(Records drawn from a collection)

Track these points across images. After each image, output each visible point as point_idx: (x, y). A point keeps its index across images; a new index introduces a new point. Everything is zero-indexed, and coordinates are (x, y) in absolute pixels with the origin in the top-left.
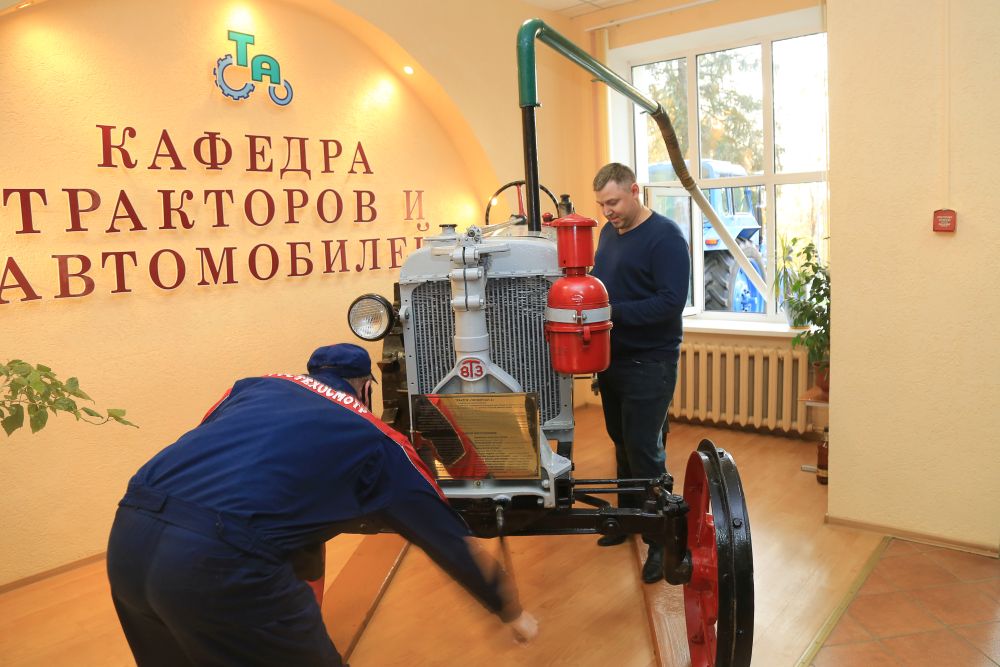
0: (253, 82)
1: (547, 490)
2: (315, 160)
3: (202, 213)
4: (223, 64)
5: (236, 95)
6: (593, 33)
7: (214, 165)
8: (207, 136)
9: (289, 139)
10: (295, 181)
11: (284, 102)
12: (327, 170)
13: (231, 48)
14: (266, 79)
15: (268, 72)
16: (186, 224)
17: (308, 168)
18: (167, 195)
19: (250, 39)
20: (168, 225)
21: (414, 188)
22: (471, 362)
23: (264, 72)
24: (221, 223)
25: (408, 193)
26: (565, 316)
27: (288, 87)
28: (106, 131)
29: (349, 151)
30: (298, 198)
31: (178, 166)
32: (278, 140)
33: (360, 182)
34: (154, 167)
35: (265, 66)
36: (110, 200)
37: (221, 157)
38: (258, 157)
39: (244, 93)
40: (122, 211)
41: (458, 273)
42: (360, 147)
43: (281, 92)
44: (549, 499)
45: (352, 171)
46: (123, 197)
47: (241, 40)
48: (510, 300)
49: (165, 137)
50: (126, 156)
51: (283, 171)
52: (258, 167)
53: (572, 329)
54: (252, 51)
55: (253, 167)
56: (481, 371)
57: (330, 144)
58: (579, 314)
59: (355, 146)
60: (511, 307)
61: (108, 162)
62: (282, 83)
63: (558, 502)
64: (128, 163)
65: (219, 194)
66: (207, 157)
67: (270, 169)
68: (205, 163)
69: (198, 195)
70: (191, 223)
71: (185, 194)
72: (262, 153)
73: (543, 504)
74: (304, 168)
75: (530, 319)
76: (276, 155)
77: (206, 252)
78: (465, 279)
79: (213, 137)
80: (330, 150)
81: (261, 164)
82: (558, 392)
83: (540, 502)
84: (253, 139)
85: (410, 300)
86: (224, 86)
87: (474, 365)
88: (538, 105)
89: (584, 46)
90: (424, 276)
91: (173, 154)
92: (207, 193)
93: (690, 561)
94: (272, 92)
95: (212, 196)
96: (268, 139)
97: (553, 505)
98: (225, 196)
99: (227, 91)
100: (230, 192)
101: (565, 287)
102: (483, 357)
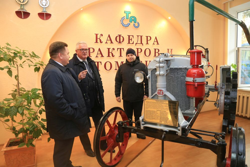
0: (130, 23)
1: (179, 130)
2: (144, 41)
3: (117, 53)
4: (123, 19)
5: (126, 26)
6: (225, 4)
7: (120, 42)
8: (118, 35)
9: (138, 36)
10: (139, 46)
11: (137, 27)
12: (147, 43)
13: (125, 15)
14: (133, 22)
15: (133, 20)
16: (113, 56)
17: (142, 43)
18: (109, 49)
19: (129, 13)
20: (109, 56)
21: (170, 48)
22: (160, 90)
23: (132, 20)
24: (121, 56)
25: (168, 50)
26: (190, 79)
27: (138, 24)
28: (97, 35)
29: (153, 39)
30: (139, 50)
31: (112, 42)
32: (135, 36)
33: (156, 46)
34: (106, 43)
35: (133, 19)
36: (96, 50)
37: (121, 40)
38: (130, 40)
39: (127, 25)
40: (99, 53)
41: (158, 65)
42: (156, 38)
43: (136, 25)
44: (180, 133)
45: (154, 44)
46: (99, 50)
47: (127, 13)
48: (177, 75)
49: (109, 36)
50: (100, 40)
51: (136, 44)
52: (130, 43)
53: (192, 83)
54: (130, 15)
55: (129, 43)
56: (163, 93)
57: (148, 37)
58: (194, 79)
59: (155, 38)
60: (177, 77)
61: (97, 42)
62: (137, 22)
63: (182, 134)
64: (101, 42)
65: (121, 49)
66: (118, 40)
67: (133, 43)
68: (118, 42)
69: (116, 49)
70: (114, 56)
71: (113, 49)
72: (131, 39)
73: (178, 134)
74: (141, 43)
75: (183, 80)
76: (135, 40)
77: (117, 62)
78: (160, 67)
79: (120, 36)
80: (148, 39)
81: (131, 42)
82: (190, 102)
83: (177, 133)
84: (129, 36)
85: (150, 73)
86: (123, 24)
87: (161, 91)
88: (195, 21)
89: (222, 8)
90: (154, 67)
91: (111, 40)
92: (118, 49)
93: (225, 162)
94: (134, 25)
95: (119, 50)
96: (133, 36)
97: (181, 135)
98: (122, 50)
99: (124, 25)
100: (123, 49)
101: (191, 71)
102: (164, 90)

EXERCISE DETAILS => Please write out all of the records above word for word, omitting the pictures.

TASK RESULT =>
Track these points across images. After each image, output each visible point as point_idx: (x, y). A point keeps its index across images; a new index introduces a new point. Everything is zero-indexed, and coordinates are (x, y) in absolute pixels with the origin in the top-left.
0: (253, 82)
1: (547, 490)
2: (315, 160)
3: (202, 213)
4: (223, 64)
5: (236, 95)
6: (593, 33)
7: (214, 165)
8: (207, 136)
9: (289, 139)
10: (295, 181)
11: (284, 102)
12: (327, 170)
13: (231, 48)
14: (266, 79)
15: (268, 72)
16: (186, 224)
17: (308, 168)
18: (167, 195)
19: (250, 39)
20: (168, 225)
21: (414, 188)
22: (471, 362)
23: (264, 72)
24: (221, 223)
25: (408, 193)
26: (565, 316)
27: (288, 87)
28: (106, 131)
29: (349, 151)
30: (298, 198)
31: (178, 166)
32: (278, 140)
33: (360, 182)
34: (154, 167)
35: (265, 66)
36: (110, 200)
37: (221, 157)
38: (258, 157)
39: (244, 93)
40: (122, 211)
41: (458, 273)
42: (360, 147)
43: (281, 92)
44: (549, 499)
45: (352, 171)
46: (123, 197)
47: (241, 40)
48: (510, 300)
49: (165, 137)
50: (126, 156)
51: (283, 171)
52: (258, 167)
53: (572, 329)
54: (252, 51)
55: (253, 167)
56: (481, 371)
57: (330, 144)
58: (579, 314)
59: (355, 146)
60: (511, 307)
61: (108, 162)
62: (282, 83)
63: (558, 502)
64: (128, 163)
65: (219, 194)
66: (207, 157)
67: (270, 169)
68: (205, 163)
69: (198, 195)
70: (191, 223)
71: (185, 194)
72: (262, 153)
73: (543, 504)
74: (304, 168)
75: (530, 319)
76: (276, 155)
77: (206, 252)
78: (465, 279)
79: (213, 137)
80: (330, 150)
81: (261, 164)
82: (558, 392)
83: (540, 502)
84: (253, 139)
85: (410, 300)
86: (224, 86)
87: (474, 365)
88: (538, 105)
89: (584, 46)
90: (424, 276)
91: (173, 154)
92: (207, 193)
93: (690, 561)
94: (272, 92)
95: (212, 196)
96: (268, 139)
97: (553, 505)
98: (225, 196)
99: (227, 91)
100: (230, 192)
101: (565, 287)
102: (483, 357)
0: (130, 23)
1: (179, 130)
2: (144, 41)
3: (117, 53)
4: (123, 19)
5: (126, 26)
6: (225, 4)
7: (120, 42)
8: (118, 35)
9: (138, 36)
10: (139, 46)
11: (137, 27)
12: (147, 43)
13: (125, 15)
14: (133, 22)
15: (133, 20)
16: (113, 56)
17: (142, 43)
18: (109, 49)
19: (129, 13)
20: (109, 56)
21: (170, 48)
22: (160, 90)
23: (132, 20)
24: (121, 56)
25: (168, 50)
26: (190, 79)
27: (138, 24)
28: (97, 35)
29: (153, 39)
30: (139, 50)
31: (112, 42)
32: (135, 36)
33: (156, 46)
34: (106, 43)
35: (133, 19)
36: (96, 50)
37: (121, 40)
38: (130, 40)
39: (127, 25)
40: (99, 53)
41: (158, 65)
42: (156, 38)
43: (136, 25)
44: (180, 133)
45: (154, 44)
46: (99, 50)
47: (127, 13)
48: (177, 75)
49: (109, 36)
50: (100, 40)
51: (136, 44)
52: (130, 43)
53: (192, 83)
54: (130, 15)
55: (129, 43)
56: (163, 93)
57: (148, 37)
58: (194, 79)
59: (155, 38)
60: (177, 77)
61: (97, 42)
62: (137, 22)
63: (182, 134)
64: (101, 42)
65: (121, 49)
66: (118, 40)
67: (133, 43)
68: (118, 42)
69: (116, 49)
70: (114, 56)
71: (113, 49)
72: (131, 39)
73: (178, 134)
74: (141, 43)
75: (183, 80)
76: (135, 40)
77: (117, 62)
78: (160, 67)
79: (120, 36)
80: (148, 39)
81: (131, 42)
82: (190, 102)
83: (177, 133)
84: (129, 36)
85: (150, 73)
86: (123, 24)
87: (161, 91)
88: (195, 21)
89: (222, 8)
90: (154, 67)
91: (111, 40)
92: (118, 49)
93: (225, 162)
94: (134, 25)
95: (119, 50)
96: (133, 36)
97: (181, 135)
98: (122, 50)
99: (124, 25)
100: (123, 49)
101: (191, 71)
102: (164, 90)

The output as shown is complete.